AMHERST, Mass. – You can’t read too much into one game, especially early in the season. But the final score on Monday night can’t be the only good thing Jacksonville State takes home.
The Gamecocks came to town on an evening that was big for the UMass faithful, although the crowd wasn’t very large. The paid attendance was over 4,800 (the Mullins Center seats nearly 9,500), but they were there for the home debut of new head coach Derek Kellogg, a hometown hero who was among the keys to UMass becoming a national power in the 1990s. The young Gamecocks at first glance would seem like an opponent the Minutemen could certainly beat to give Kellogg a win in his home debut.
But that’s not what happened. Despite trailing by five points with 29 seconds left, Jacksonville State walked out with a 75-74 win that had plenty of positives.
Jacksonville State was picked last in the Ohio Valley Conference preseason poll of the head coaches and sports information directors. At first glance, that seems like an understandable selection. The Gamecocks have just four upperclassmen among their top 11 players and a new head coach after a 7-22 showing last season. Four true freshmen are on the roster, and a fifth freshman, Geddes Robinson, was a non-qualifier last season.
Those freshmen are among the reasons for Gamecock fans to be hopeful. Only Stephen Hall, who has already been a steady contributor off the bench, was signed before James Green took over as head coach. Green then had to work with just one live weekend in April to evaluate players, but went out and recruited Brandon Crawford, who has been an instant impact player, then added John Barnes and junior college forward Jacques Leeds.
Crawford already has the look of a star player. He’s athletic and has a good body for his position, and in his first four games he has averaged 16 points and is 9-15 from behind the three-point line. On Monday, he came into the game with his team trailing 13-12 and wasted little time making his presence felt. He scored six straight points to cap a run of eight unanswered to give the Gamecocks the lead at 20-13.
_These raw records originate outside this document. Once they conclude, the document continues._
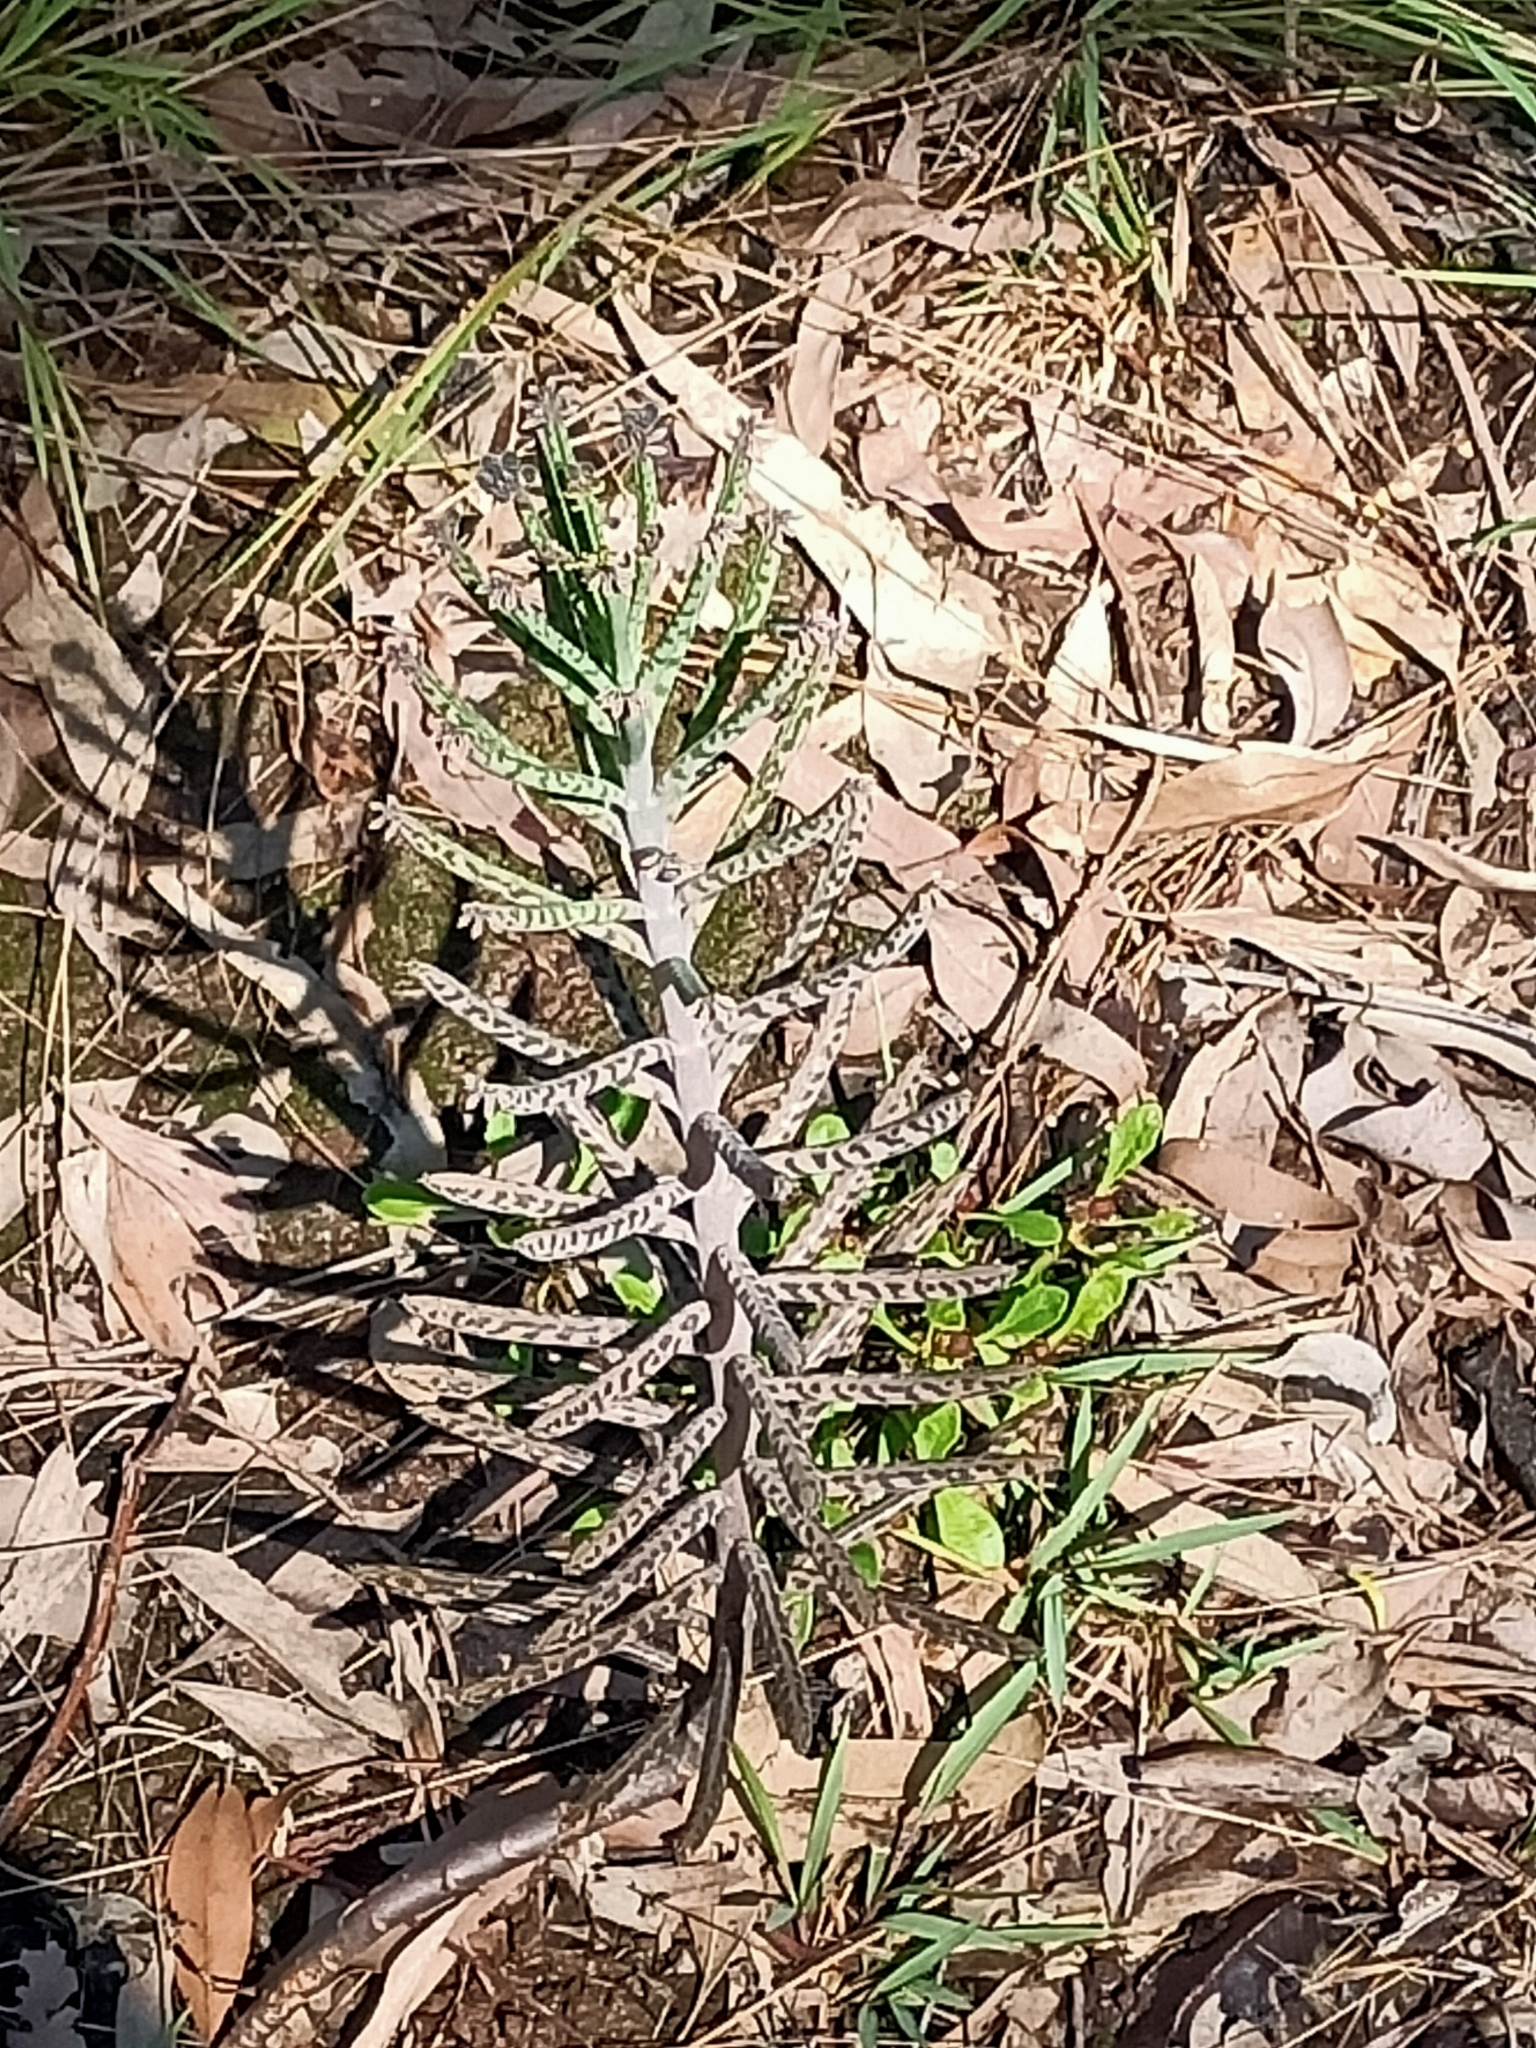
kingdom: Plantae
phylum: Tracheophyta
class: Magnoliopsida
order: Saxifragales
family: Crassulaceae
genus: Kalanchoe
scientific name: Kalanchoe delagoensis
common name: Chandelier plant
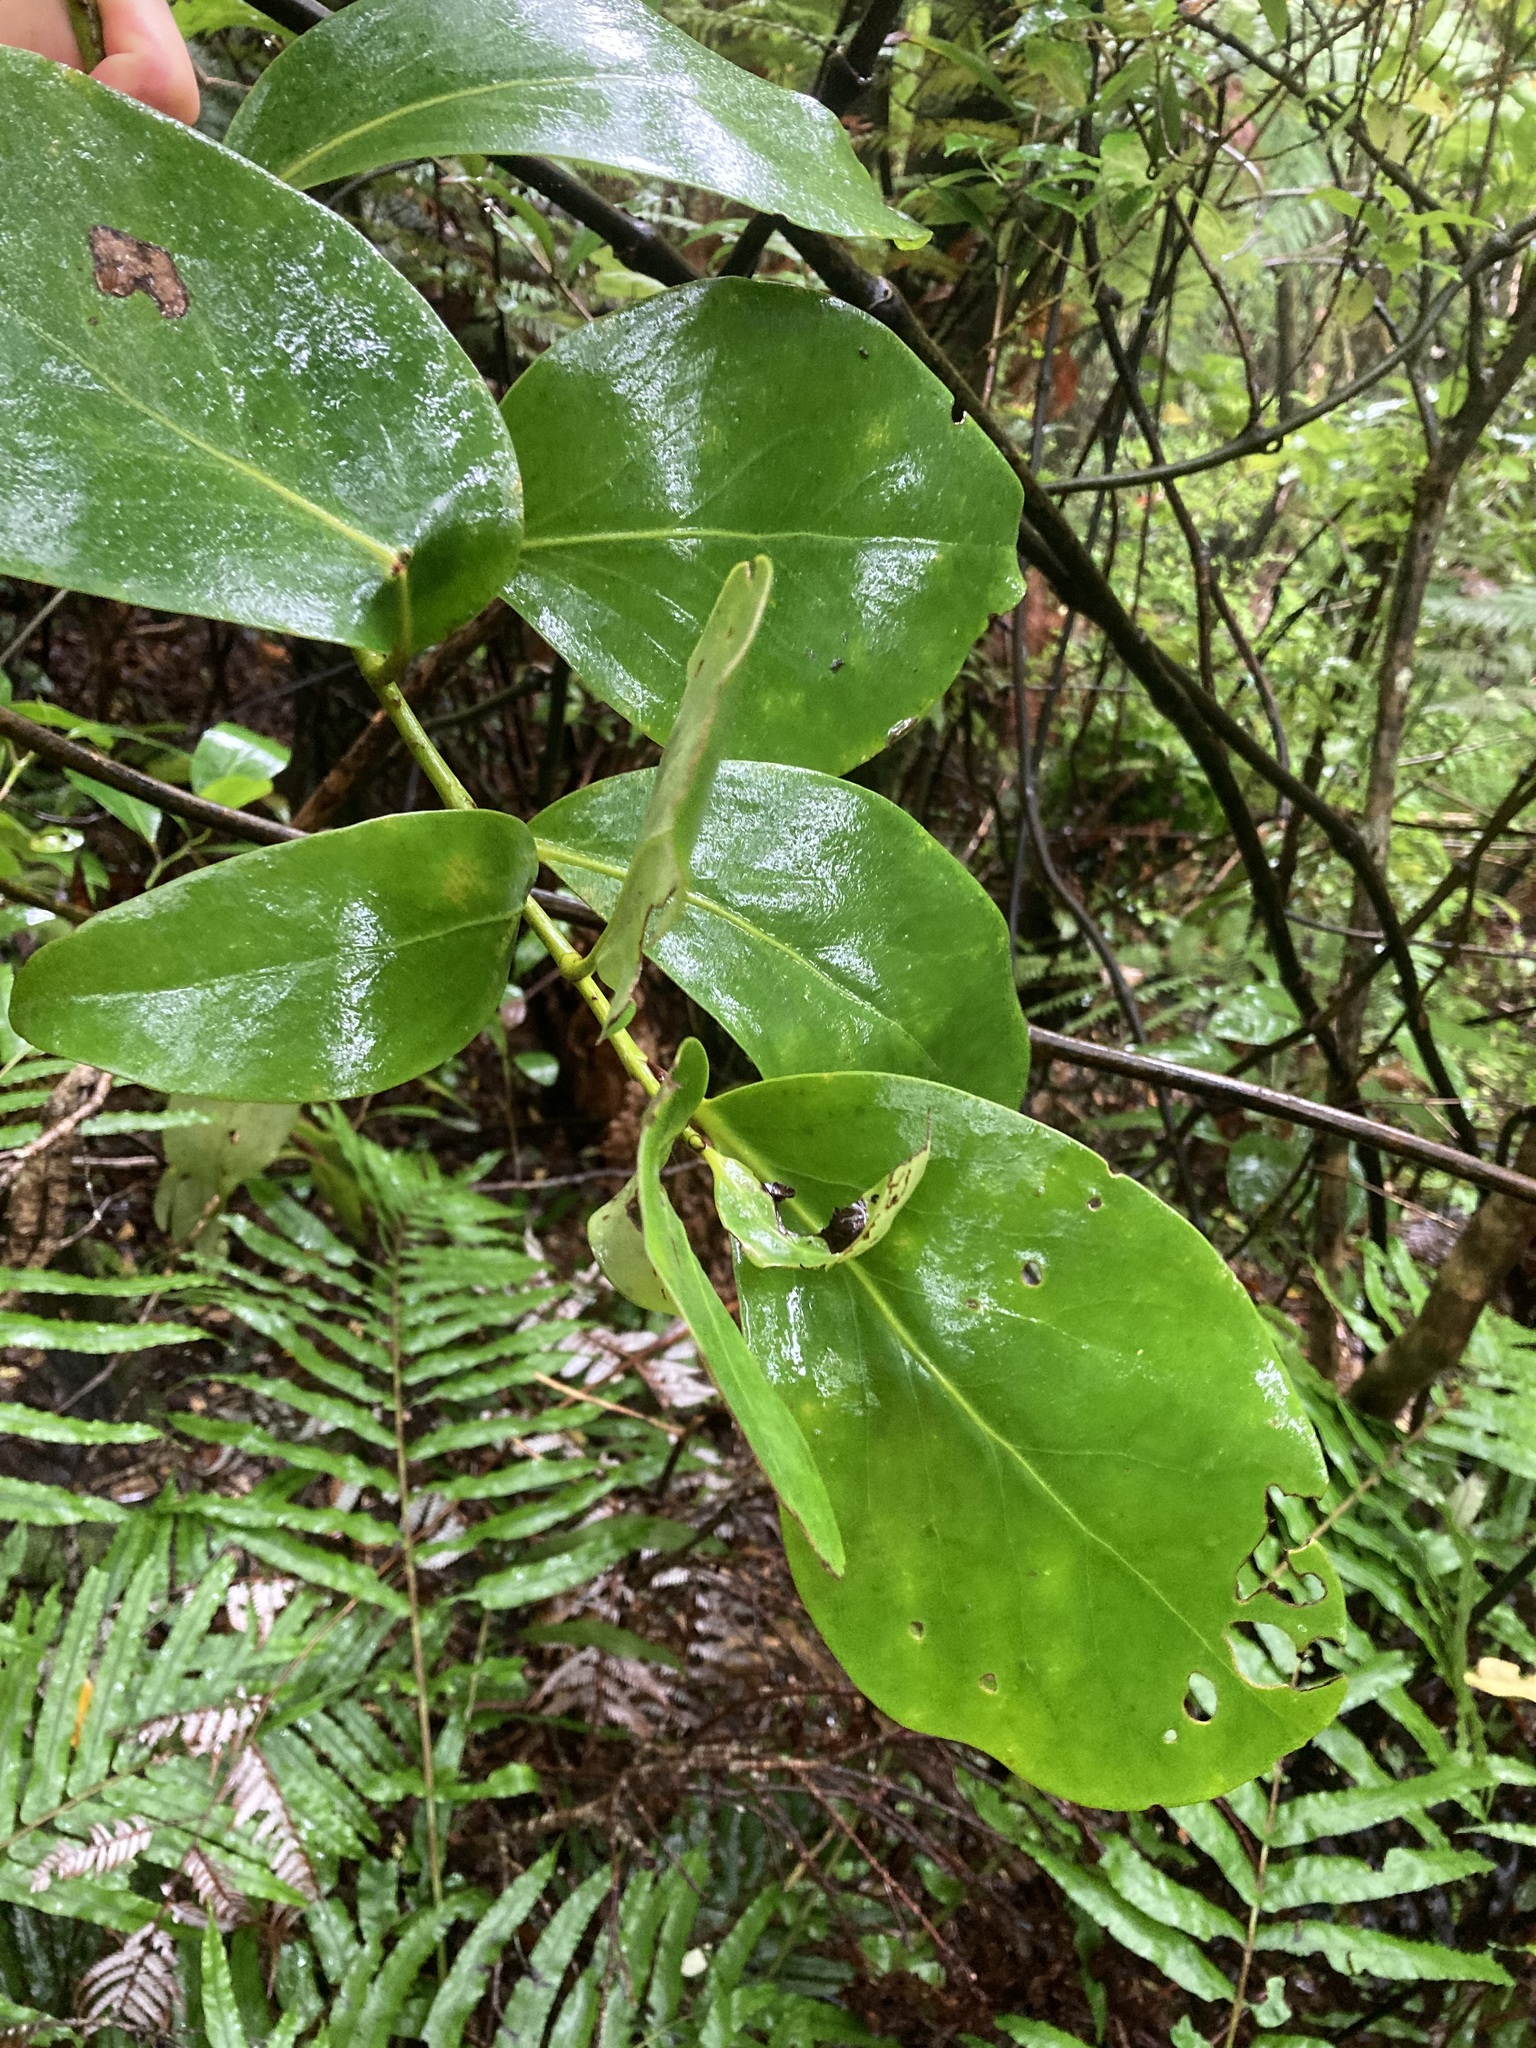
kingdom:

“During practice, we felt he had a chance to be a really good player for us, but he’s actually scored the ball a lot better in the games than what he did in practice,” said Green. “He’s very athletic, he’s long, and he gives us a guy that really sometimes is a mismatch for other teams in the fact that he’s athletic enough to go down inside and do some things there, too.”
Green can see the effect Crawford has had on his teammates with his play. While he surely wasn’t the sole or even main reason for the poise they showed late in the game, he had a role in the end as well, as he converted a four-point play with 23 seconds left that pulled the Gamecocks within one, setting up the dramatics in the final seconds.
“I think when you see young guys play like that, it gives everybody confidence,” said Green.
While this was one game in a long season, you have to think this gives them a confidence boost. This is a road win for a young team early on that can only help them. It also came after events that might normally deflate a young team and perhaps even serve as knockout blows. After the Gamecocks blew a seven-point lead by allowing UMass to run off 13 unanswered points, the psychological impact of giving up the lead might be damaging enough all by itself, especially that late in the game.
Green talked about this game being something for his team to learn from, and he felt they gained something from their season opener at South Carolina. Those are signs that this team is buying into what the coaches are teaching, and that their talent won’t be all that they have going for them.
“As a coach, and being a part of about seven different programs, I can’t really remember having as many young players that have been as poised as we have in the two road games that we’ve had,” said Green, who had been the head coach at Mississippi Valley State before taking this job.
Some of the credit there has to go to the veterans, notably seniors Jonathan Toles (who scored the winning basket) and DeAndre Bray, one of the shortest players in college basketball at 5’6″. Toles led the team with 18 points and added five assists with just one turnover. In fact, the Gamecocks had 19 assists with just nine turnovers on the night.
It’s still early in the season, and Jacksonville State is sure to have some growing pains along the way. They could just as easily finish the season winning just three more games to go with the three wins they already have. But a win like the one they had on Monday night can go a long way towards helping a team grow better, especially if, as Green talked about, it is a game his team learns from.